Data Start Marker

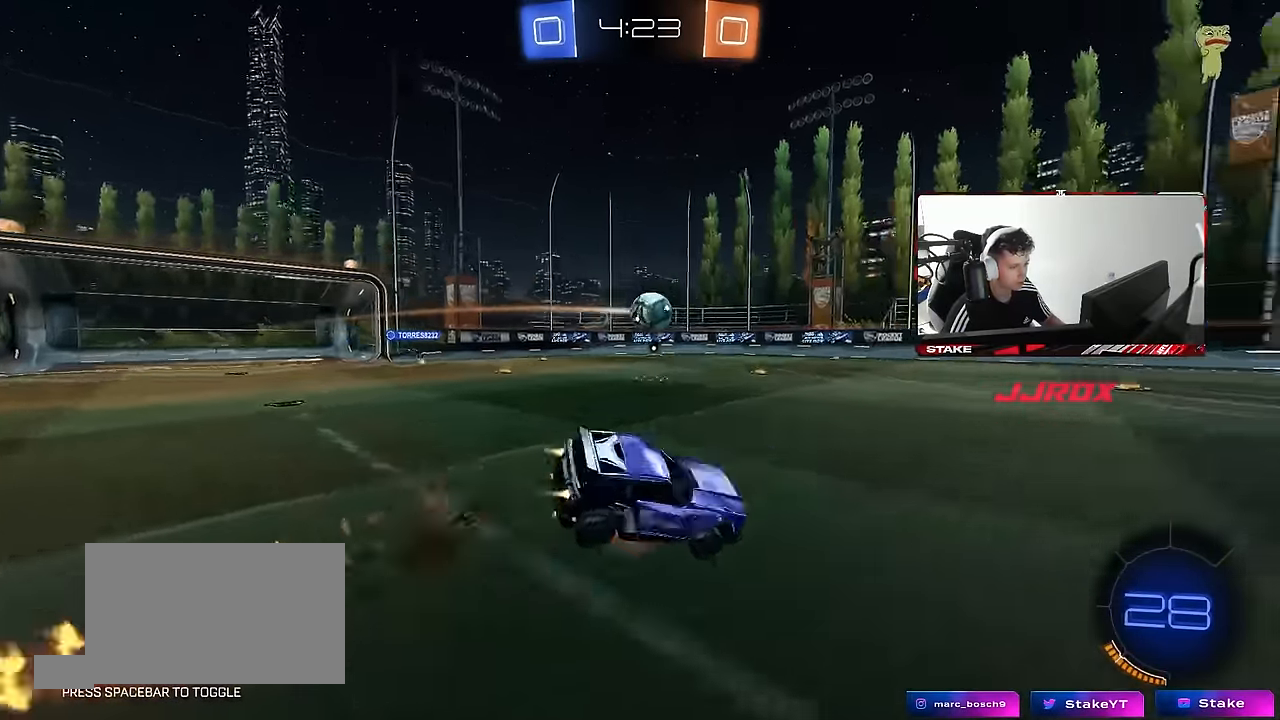
{"keys": ["d", "s", "shift"], "mouse": [], "events": [[100, "mouse_right", "up"], [100, "space", "down"], [250, "mouse_left", "up"], [250, "space", "up"], [334, "s", "up"], [434, "s", "down"]]}
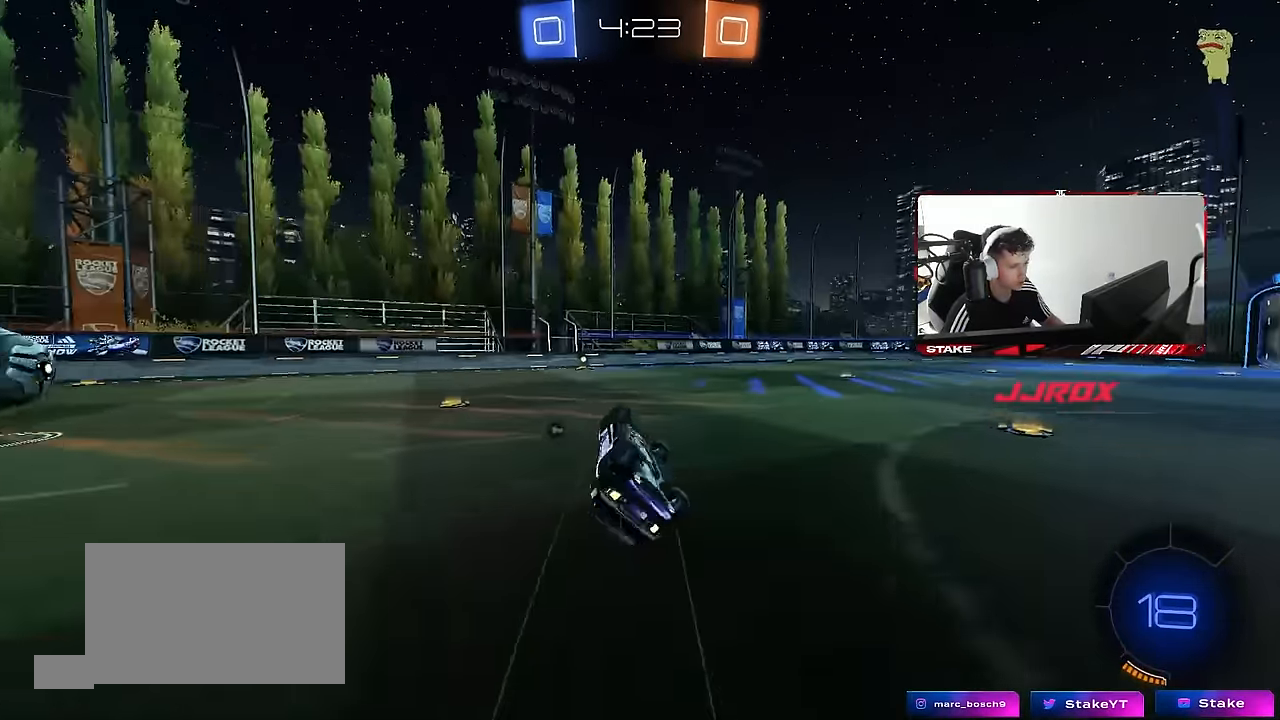
{"keys": ["w"], "mouse": [], "events": [[117, "space", "down"], [167, "d", "up"], [167, "s", "up"], [167, "shift", "up"], [300, "space", "up"], [450, "w", "down"]]}
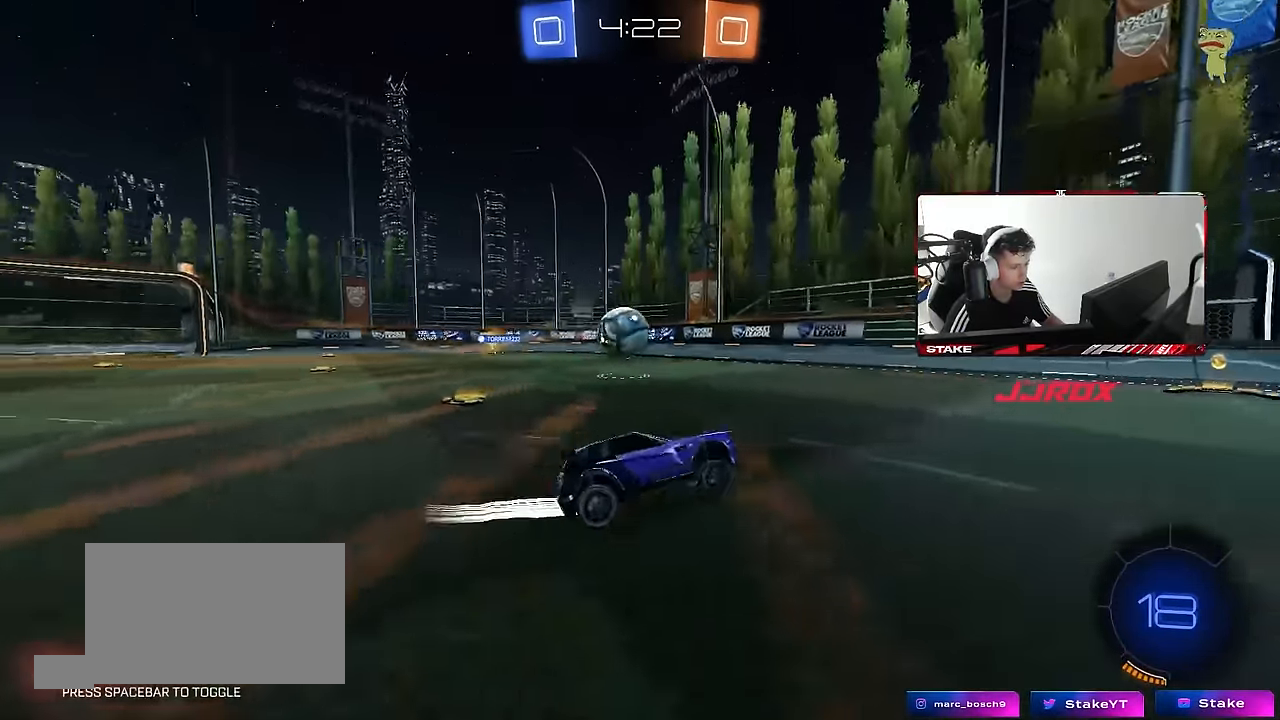
{"keys": [], "mouse": [], "events": [[184, "w", "up"], [234, "s", "down"], [284, "a", "down"], [367, "a", "up"], [367, "s", "up"]]}
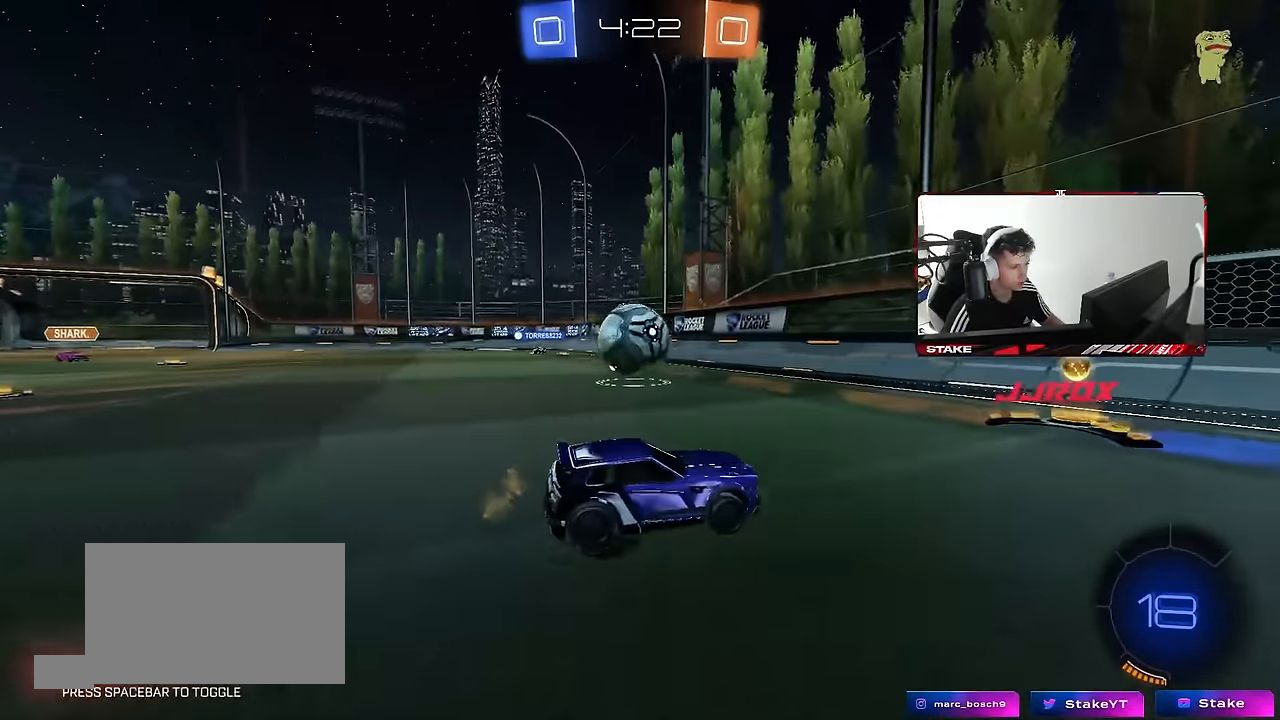
{"keys": ["a", "w"], "mouse": [], "events": [[100, "w", "down"], [200, "a", "down"], [284, "mouse_left", "down"], [467, "mouse_left", "up"]]}
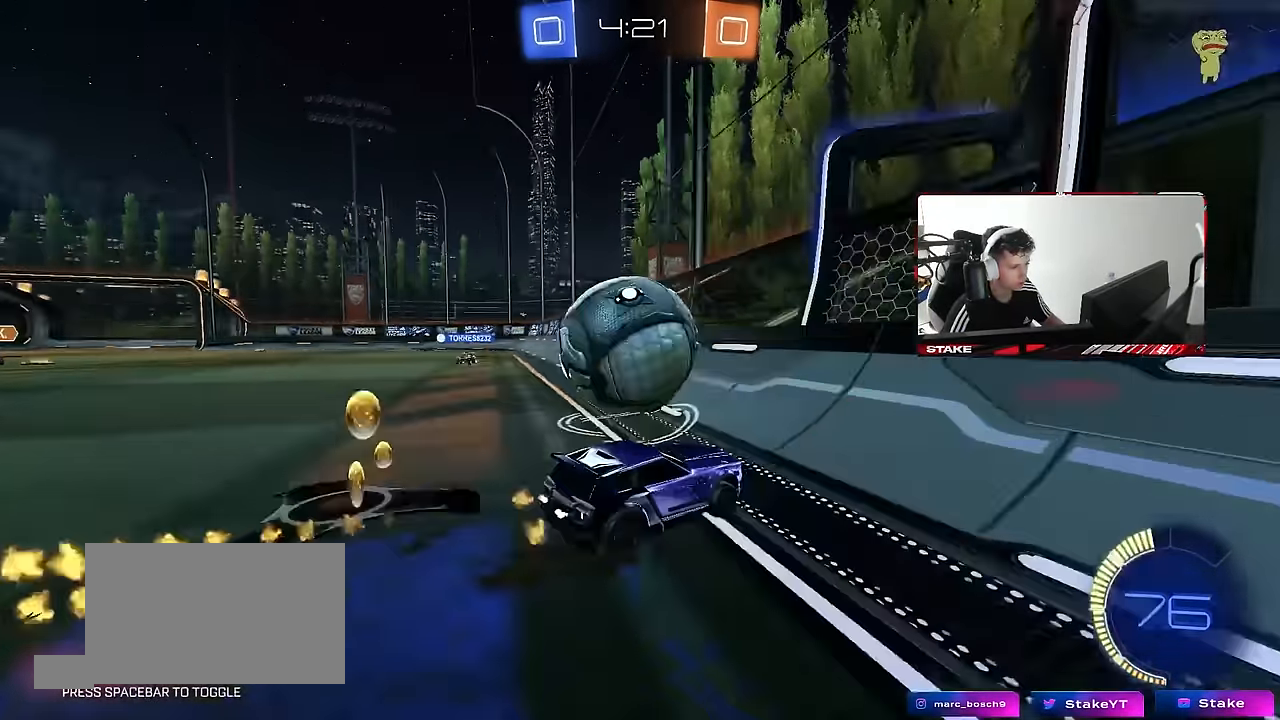
{"keys": ["d", "w"], "mouse": [], "events": [[167, "a", "up"], [267, "a", "down"], [400, "a", "up"], [450, "d", "down"]]}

Data End Marker

Problem to work on: Report all lines of the data above that include the string "shift".

Result below:
{"keys": ["d", "s", "shift"], "mouse": [], "events": [[100, "mouse_right", "up"], [100, "space", "down"], [250, "mouse_left", "up"], [250, "space", "up"], [334, "s", "up"], [434, "s", "down"]]}
{"keys": ["w"], "mouse": [], "events": [[117, "space", "down"], [167, "d", "up"], [167, "s", "up"], [167, "shift", "up"], [300, "space", "up"], [450, "w", "down"]]}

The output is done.